Bir süre sonra ETİ BANK Fosfat işletmesini kapattılar ve sonra ETİ Bakır İşletmesi Mehmet Cengiz’e peşkeş çekilmiş bir işletme olarak geri geldi. Ancak o süre içinde tüm kazanımları yok ettiler. Yeni işletme emekli albaylar ve özel harekatçılar ile işe başladılar. Özel güvenlik örgütleri kurdular. Her iş başvurusu yapanın sicili sonuna kadar sorgulandı ve elendi. HÜDA-PAR ve MHP’liler ilçeye taşınarak öncelikle onlar işe alındılar. Dış illerden yeni işçiler taşıdılar. AKP dönemi başlayınca, AKP’liler işe yerleştirilmeye başlandı. Bölge halkında ulusal bilinç ve sınıf bilinci sahibi tüm işçiler işten atıldı veya işletme içi terör ve baskı koşullarında çalıştırıldılar.

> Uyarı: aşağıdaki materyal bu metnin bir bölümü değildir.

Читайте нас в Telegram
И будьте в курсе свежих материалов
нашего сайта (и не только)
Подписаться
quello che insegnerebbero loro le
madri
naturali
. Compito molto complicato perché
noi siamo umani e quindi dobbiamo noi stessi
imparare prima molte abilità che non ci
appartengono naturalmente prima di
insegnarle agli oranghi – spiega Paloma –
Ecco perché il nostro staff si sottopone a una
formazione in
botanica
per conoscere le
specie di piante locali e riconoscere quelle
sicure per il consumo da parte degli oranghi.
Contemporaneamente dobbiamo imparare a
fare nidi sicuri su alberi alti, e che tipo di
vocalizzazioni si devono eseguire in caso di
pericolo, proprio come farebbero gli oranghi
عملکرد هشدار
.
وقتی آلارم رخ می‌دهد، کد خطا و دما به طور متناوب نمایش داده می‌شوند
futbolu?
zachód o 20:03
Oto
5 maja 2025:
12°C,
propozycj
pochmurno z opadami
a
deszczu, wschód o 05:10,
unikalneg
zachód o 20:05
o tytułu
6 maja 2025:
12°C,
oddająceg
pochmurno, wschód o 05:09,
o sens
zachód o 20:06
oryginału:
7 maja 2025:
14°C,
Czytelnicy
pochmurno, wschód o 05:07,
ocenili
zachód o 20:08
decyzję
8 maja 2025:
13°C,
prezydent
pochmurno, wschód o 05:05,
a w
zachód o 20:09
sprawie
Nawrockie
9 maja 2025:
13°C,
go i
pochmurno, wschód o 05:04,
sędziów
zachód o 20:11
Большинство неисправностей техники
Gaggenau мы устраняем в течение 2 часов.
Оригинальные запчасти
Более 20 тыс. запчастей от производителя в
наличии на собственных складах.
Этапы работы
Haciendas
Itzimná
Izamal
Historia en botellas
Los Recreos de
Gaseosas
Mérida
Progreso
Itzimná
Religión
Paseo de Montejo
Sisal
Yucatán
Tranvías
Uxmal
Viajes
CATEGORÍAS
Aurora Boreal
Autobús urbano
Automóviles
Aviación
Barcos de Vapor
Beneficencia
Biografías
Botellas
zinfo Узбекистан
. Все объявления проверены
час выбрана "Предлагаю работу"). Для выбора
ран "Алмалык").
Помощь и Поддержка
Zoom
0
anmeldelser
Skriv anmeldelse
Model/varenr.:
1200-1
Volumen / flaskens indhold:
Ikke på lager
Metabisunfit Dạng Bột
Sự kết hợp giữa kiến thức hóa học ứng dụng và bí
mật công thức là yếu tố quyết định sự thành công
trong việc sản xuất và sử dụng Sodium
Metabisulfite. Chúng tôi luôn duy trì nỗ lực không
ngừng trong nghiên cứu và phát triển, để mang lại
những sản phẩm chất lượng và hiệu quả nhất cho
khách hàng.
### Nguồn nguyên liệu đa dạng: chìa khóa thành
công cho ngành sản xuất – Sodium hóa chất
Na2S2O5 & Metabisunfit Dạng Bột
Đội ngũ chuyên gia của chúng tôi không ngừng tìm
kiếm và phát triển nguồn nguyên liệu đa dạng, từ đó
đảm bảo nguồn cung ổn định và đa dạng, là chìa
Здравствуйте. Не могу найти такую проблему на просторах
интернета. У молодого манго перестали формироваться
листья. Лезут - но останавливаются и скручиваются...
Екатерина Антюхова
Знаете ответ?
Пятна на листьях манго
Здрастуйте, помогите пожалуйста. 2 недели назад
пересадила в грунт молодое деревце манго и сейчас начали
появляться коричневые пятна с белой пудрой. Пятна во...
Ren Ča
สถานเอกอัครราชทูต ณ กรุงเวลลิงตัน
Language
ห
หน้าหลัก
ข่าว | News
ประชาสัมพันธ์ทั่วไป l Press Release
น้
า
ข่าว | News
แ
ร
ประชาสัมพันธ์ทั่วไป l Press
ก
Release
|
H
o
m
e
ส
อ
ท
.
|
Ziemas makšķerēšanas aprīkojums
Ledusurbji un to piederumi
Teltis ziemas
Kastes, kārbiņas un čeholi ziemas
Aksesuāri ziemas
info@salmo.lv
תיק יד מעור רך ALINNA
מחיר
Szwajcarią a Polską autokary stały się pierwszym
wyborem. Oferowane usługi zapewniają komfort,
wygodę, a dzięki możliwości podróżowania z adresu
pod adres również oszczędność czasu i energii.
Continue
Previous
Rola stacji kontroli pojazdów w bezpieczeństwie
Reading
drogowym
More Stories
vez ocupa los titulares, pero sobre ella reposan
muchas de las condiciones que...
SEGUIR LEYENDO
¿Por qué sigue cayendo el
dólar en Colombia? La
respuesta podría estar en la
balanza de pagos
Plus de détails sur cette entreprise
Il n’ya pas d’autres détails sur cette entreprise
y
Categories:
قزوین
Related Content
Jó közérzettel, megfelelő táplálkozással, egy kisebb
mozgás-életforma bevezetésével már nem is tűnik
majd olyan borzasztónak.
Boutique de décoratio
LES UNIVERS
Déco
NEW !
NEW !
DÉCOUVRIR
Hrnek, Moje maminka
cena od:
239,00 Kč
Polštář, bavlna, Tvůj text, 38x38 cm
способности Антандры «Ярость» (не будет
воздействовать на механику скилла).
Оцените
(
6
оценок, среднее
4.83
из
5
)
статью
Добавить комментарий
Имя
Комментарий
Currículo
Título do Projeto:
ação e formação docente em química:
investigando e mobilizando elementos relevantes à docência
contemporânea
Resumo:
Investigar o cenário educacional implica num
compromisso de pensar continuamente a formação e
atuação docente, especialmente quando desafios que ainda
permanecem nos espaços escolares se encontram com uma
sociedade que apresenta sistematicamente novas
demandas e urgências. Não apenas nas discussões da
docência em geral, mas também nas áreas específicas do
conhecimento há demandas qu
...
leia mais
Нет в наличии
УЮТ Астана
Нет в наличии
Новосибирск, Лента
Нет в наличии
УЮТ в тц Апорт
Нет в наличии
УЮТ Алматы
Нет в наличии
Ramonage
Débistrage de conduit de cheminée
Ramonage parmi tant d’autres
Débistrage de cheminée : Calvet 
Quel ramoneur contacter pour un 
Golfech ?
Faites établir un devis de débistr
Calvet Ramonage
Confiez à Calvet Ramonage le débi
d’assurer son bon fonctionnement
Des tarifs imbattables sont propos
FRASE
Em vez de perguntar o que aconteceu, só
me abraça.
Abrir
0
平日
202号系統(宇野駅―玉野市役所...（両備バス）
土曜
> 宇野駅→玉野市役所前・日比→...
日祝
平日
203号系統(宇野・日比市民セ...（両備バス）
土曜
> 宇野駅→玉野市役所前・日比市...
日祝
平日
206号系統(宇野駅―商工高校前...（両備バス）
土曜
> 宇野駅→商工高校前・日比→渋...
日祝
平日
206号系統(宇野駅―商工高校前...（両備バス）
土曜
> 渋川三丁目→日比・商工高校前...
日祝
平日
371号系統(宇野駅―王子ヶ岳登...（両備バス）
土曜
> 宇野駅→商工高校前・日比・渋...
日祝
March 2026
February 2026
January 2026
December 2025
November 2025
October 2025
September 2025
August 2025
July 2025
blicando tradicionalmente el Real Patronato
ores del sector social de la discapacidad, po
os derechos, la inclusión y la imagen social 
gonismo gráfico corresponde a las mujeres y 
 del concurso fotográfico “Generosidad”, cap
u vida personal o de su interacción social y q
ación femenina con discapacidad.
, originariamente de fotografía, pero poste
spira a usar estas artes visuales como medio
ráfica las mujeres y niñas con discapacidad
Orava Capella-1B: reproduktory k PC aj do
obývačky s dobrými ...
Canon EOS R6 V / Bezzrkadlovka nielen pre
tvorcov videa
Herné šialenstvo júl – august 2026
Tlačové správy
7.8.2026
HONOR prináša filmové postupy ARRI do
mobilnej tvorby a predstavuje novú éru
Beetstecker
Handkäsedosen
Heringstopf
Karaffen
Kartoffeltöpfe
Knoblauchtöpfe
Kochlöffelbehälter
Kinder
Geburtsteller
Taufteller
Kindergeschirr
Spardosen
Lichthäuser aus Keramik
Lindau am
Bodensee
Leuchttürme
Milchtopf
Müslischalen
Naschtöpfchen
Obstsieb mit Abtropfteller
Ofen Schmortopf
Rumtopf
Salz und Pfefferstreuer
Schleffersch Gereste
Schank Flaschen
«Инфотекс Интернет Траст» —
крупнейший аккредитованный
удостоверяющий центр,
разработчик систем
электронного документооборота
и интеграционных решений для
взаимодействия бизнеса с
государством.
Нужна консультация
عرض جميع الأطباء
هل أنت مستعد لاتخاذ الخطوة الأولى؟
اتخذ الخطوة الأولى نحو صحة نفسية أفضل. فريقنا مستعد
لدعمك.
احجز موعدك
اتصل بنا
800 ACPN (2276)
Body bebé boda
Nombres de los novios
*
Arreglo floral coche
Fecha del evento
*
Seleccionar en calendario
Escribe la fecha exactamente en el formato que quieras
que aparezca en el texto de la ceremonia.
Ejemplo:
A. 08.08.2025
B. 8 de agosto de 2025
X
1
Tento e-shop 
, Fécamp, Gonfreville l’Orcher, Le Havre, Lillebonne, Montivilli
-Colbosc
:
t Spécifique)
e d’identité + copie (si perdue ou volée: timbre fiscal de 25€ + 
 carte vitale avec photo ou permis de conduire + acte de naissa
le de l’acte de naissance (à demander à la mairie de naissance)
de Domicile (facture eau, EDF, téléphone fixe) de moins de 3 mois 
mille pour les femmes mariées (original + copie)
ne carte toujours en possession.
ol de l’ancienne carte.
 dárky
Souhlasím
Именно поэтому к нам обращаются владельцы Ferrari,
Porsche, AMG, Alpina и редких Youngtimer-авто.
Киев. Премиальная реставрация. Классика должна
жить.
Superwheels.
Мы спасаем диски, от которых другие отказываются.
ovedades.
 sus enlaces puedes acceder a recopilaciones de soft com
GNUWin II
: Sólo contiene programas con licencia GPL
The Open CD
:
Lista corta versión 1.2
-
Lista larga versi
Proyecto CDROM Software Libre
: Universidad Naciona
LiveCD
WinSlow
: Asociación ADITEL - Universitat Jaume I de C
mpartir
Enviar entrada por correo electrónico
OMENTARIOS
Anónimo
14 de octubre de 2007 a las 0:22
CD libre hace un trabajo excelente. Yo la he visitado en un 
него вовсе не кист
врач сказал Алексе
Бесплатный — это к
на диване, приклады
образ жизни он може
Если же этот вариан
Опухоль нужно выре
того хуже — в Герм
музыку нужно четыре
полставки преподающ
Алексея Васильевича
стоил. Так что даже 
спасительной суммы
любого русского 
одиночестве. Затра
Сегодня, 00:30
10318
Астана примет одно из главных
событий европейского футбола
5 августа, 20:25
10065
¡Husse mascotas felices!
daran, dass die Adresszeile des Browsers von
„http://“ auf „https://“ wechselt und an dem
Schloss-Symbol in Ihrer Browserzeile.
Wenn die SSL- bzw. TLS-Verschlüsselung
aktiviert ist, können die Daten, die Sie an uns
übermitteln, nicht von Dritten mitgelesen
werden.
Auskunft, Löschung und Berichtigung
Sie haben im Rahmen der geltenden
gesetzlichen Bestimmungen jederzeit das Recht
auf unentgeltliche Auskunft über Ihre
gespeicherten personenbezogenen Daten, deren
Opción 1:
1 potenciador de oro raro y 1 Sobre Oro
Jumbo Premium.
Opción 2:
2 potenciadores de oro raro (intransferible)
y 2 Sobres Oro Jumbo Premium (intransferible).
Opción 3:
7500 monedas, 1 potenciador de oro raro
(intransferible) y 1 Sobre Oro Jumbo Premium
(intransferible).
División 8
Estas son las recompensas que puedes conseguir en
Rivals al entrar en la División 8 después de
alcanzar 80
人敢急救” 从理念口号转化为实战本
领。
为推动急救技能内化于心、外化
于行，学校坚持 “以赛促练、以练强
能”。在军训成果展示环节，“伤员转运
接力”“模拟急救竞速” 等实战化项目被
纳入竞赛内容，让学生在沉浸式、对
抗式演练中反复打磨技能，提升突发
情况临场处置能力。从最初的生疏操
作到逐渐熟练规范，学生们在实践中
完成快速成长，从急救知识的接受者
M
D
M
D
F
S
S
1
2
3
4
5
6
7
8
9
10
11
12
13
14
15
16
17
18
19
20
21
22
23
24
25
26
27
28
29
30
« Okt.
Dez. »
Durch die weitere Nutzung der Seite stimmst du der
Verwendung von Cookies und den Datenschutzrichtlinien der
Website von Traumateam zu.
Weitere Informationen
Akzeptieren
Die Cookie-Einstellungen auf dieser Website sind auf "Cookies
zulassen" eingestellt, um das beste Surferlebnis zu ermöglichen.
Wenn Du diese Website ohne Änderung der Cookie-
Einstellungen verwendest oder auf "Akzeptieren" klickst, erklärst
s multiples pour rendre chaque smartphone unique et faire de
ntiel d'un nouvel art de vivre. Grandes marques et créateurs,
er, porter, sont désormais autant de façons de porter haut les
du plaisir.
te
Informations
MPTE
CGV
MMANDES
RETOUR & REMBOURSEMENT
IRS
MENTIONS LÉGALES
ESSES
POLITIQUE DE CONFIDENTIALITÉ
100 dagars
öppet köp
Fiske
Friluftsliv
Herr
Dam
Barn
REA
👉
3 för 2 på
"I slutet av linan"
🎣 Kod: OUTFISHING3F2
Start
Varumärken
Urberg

ETİ Bakır’ın gelmesiyle ekolojik denge bozuldu. Buğday, mercimek, nohut, üzüm artık yetişmiyor, süt, yoğurt, peynir tamamen yok oldu, doğan çocuklar sakat doğuyor,

Güneydoğu’nun tahıl ambarı olan Kızıltepe, Çınar, Derik’te buğdaylar bitti, ot yetişmiyor, kuşlar dahi ölüyor. Bütün bunlar siyanürle altın çıkarılmasından sonra başladı, siyanür havuzları oluştuktan sonra her şey biti.

Yerel basın susturuldu, yada gözleri görmez oldular. Cengiz Holding her tarafa baskı uygulamaya başladı, köylülerin mallarına yeni kadastro formülüyle el koydu ve hala da koymaya devam ediyor.

Köylüler siyanür yüzünden köylerini boşaltıp metropollere göç ediyorlar. Sesini çıkaran, haklarını savunanlar jandarma baskısına maruz kalıyor, kıdemsiz, tazminatsız işten atılıyor.

Cengiz Holding kadroları iş başında herkesi ispiyon ediyor ve jurnalliyorlar. Tüm işçiler, tecrit altında, sosyal site sakinleri baskı altında yaşıyorlar. İşletme ve sosyal site halklar hapishanesi gibi ve ilçeyle ilişkileri bilinçli olarak yok edilmiş durumda.

Herkese tekrar çağrımızdır. Mazıdağı halkına, işçilere, köylülere, emekçilere sahip çıkın, yeter deyiniz.